King Fuad I, father of Farouk, chose Ahmed to tutor the Crown Prince during the Prince's studies as a teenager in London. While Fuad spoke Turkish as his mother-tongue and was not therefore able to eloquently address his own nation, Farouk, under the supervision of Ahmed Pasha Hassanein, learned to speak Arabic well and developed a strong sense of nationalism.
During an expedition through the Libyan Desert in 1923, Ahmed Hassanein (then only Effendi in title) crossed a region defended by the fierce and puritanical Senussis.
Hassanein's first journey was to the Kufra, the Senussi's oasis capital. The journey nearly came to grief due to companion Rosita Forbes making an error reading the compass. Forbes claims in her book The Secret of the Sahara: Kufara (1921) that she had been the inspiration and leader of the exhibition, though this claim has been challenged.

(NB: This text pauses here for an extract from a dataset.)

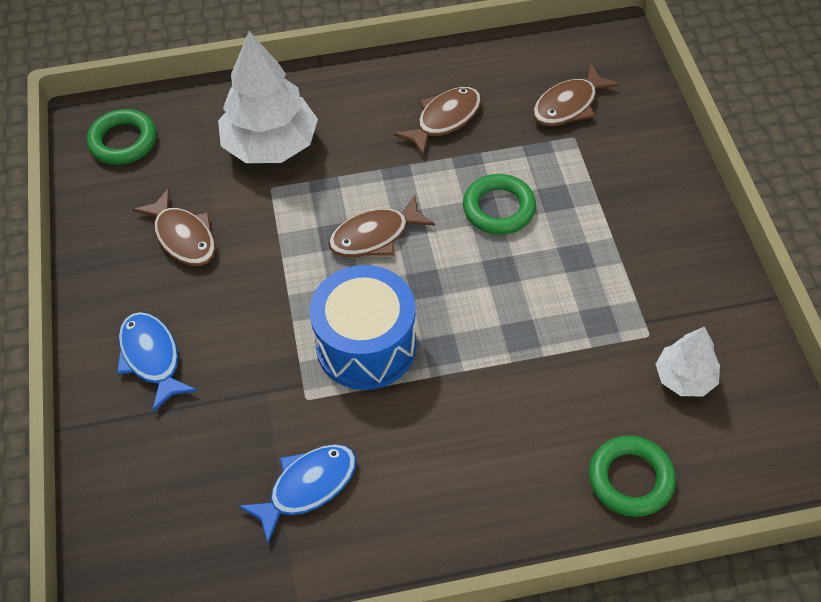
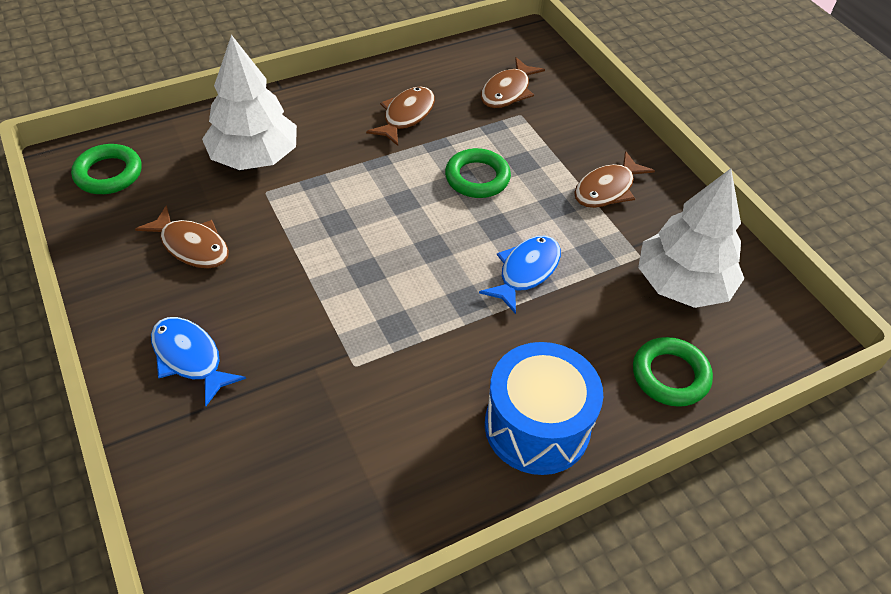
camera: 20 degrees left, 5 degrees down
blue fish [238,444,356,544] -> blue fish moved to [479,236,561,314]
blue drum [310,265,417,390] -> blue drum moved to [485,342,603,475]
brown fish [328,195,435,257] -> brown fish moved to [574,151,655,208]
white tree [656,326,720,396] -> white tree [638,168,745,308], size x1.82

In December 1922, Hassanein began a new scientific expedition from Sallum. He recorded bearings and measures of distances, took photos, samples, wrote his journal, and interacted with his men to learn more about their traditions and places and natural phenomena. His success was ensured when he saw Kufra his destination in the horizon to correct its position for the first time on maps, but – even to his own surprise – there was more to be discovered. The climax of his expedition was the discovery of unknown water sources that opened new Sahara routes from Kufra to Sudanic Africa. The water sources or 'The Lost Oases' are Jebel Uweinat and Jebel Arkenu: the former was not even known to the Senussis he visited in Kufra., the latter was known since 1892 through Arab sources. He is still remembered today for the significant rock art he photographed on this journey.
In September 1924, his famous report was published in the National Geographic Magazine with 47 photos and a map. His book The Lost Oases has followed a year later in English and subsequently in Arabic and German.
Ahmed's work includes: an unusually accurate map of a then-unknown region (based on astro-fixing and triangulation techniques), writings on the history and traditions of the isolated and fiercely independent Senussis sect in Libya, a widely published memoir, a geological collection, thousands of photos, hours of footage. He was honoured with the title of Bey and the prestigious Founder's Gold Medal of the British Royal Geographical Society (in 1924).
Hassanein was laid to rest in the Mameluke Northern Cemetery across the Salah Salem road from the new seat of the Al-Azhar Imam in a mausoleum built by his brother-in-law, the renowned architect Hassan Fathy.
He competed at the 1920 and 1924 Summer Olympics in the foil and épée competitions.